Exercise details | Give again, unaltered, the lines of the listing below that run from the line having "protect it from" through the line having "Website Content".

Information shown |
=== Section Start ===
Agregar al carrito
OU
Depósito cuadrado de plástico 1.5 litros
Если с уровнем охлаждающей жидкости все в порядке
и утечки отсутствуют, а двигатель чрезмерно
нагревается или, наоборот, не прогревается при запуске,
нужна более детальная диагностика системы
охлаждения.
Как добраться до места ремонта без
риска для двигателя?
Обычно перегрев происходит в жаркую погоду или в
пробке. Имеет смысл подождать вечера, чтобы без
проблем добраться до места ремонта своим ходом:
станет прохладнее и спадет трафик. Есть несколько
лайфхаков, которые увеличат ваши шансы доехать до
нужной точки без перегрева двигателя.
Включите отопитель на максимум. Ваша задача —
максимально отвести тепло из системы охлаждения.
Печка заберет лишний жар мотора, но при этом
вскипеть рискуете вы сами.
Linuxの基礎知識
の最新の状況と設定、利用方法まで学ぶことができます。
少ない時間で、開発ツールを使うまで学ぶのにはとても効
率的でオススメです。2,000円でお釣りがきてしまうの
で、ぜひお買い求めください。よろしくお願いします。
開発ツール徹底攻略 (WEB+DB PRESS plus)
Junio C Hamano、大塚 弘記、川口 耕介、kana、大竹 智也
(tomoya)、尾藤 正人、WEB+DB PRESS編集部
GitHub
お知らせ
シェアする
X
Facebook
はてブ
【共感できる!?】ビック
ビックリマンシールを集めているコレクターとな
=== Section End ===
=== Section Start ===
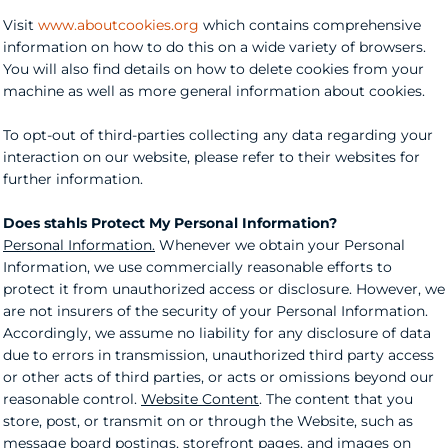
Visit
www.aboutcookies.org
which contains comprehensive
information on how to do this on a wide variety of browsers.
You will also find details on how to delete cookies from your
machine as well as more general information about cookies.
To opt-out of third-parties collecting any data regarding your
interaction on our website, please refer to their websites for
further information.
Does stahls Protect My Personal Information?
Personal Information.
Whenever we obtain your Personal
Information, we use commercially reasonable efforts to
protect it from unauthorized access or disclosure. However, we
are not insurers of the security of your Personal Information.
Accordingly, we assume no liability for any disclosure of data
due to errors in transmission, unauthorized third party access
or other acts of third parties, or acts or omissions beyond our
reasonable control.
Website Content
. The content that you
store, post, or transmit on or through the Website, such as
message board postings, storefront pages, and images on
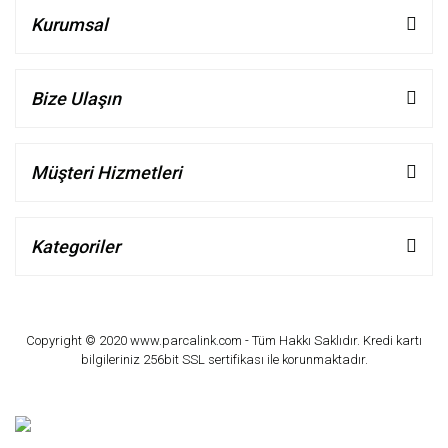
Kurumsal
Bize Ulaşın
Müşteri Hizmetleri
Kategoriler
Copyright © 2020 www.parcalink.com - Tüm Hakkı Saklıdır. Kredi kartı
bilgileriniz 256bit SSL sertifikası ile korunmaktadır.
=== Section End ===
=== Section Start ===
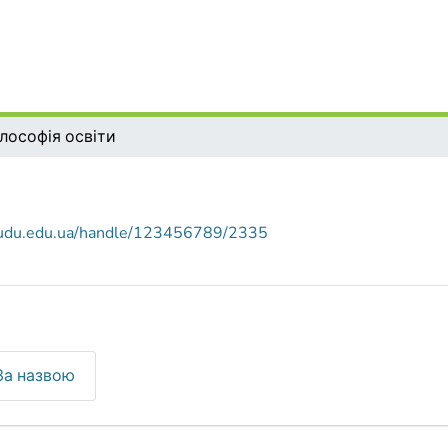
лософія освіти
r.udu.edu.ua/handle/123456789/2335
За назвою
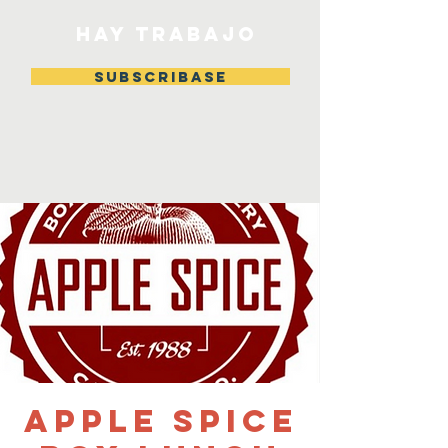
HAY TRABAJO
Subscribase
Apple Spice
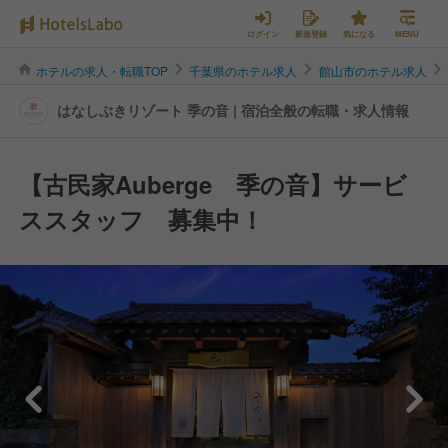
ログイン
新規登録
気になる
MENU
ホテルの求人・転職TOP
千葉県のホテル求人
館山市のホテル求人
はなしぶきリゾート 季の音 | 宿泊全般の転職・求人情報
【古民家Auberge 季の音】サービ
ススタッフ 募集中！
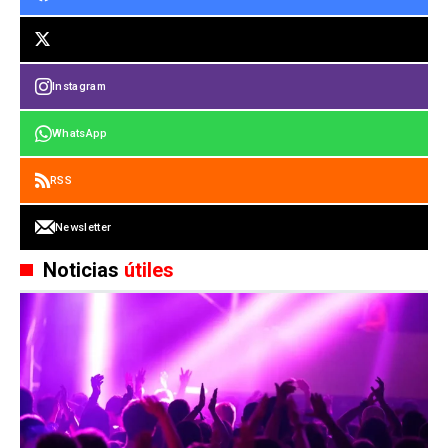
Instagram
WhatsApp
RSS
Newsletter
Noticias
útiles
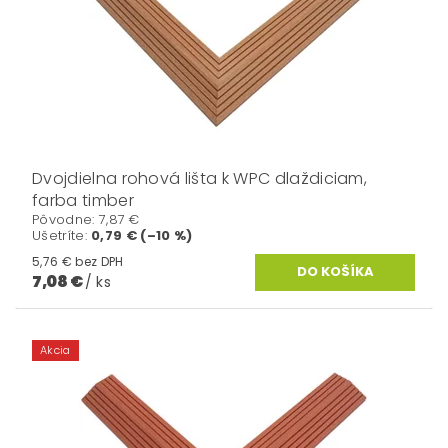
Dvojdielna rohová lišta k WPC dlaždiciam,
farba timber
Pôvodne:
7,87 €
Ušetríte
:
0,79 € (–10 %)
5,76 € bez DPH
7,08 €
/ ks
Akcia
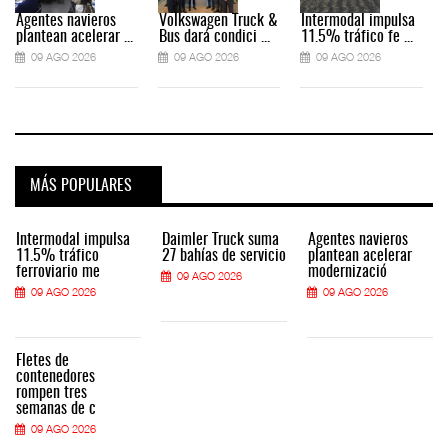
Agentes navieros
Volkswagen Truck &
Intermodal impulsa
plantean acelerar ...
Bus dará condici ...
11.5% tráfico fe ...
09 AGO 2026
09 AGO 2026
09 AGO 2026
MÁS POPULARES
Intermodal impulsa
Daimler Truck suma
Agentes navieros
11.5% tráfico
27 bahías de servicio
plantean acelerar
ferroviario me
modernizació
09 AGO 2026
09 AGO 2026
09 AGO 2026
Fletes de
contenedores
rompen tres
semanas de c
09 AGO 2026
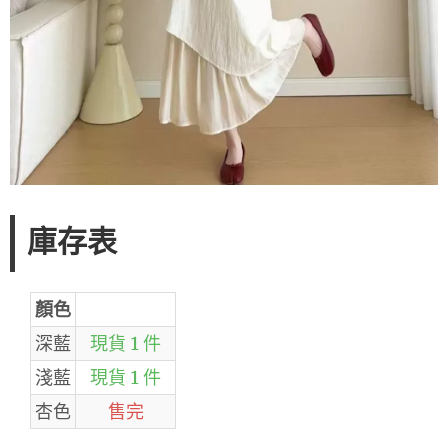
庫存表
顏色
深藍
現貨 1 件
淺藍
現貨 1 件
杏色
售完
=== Section End ===
Exercise response |
protect it from unauthorized access or disclosure. However, we
are not insurers of the security of your Personal Information.
Accordingly, we assume no liability for any disclosure of data
due to errors in transmission, unauthorized third party access
or other acts of third parties, or acts or omissions beyond our
reasonable control.
Website Content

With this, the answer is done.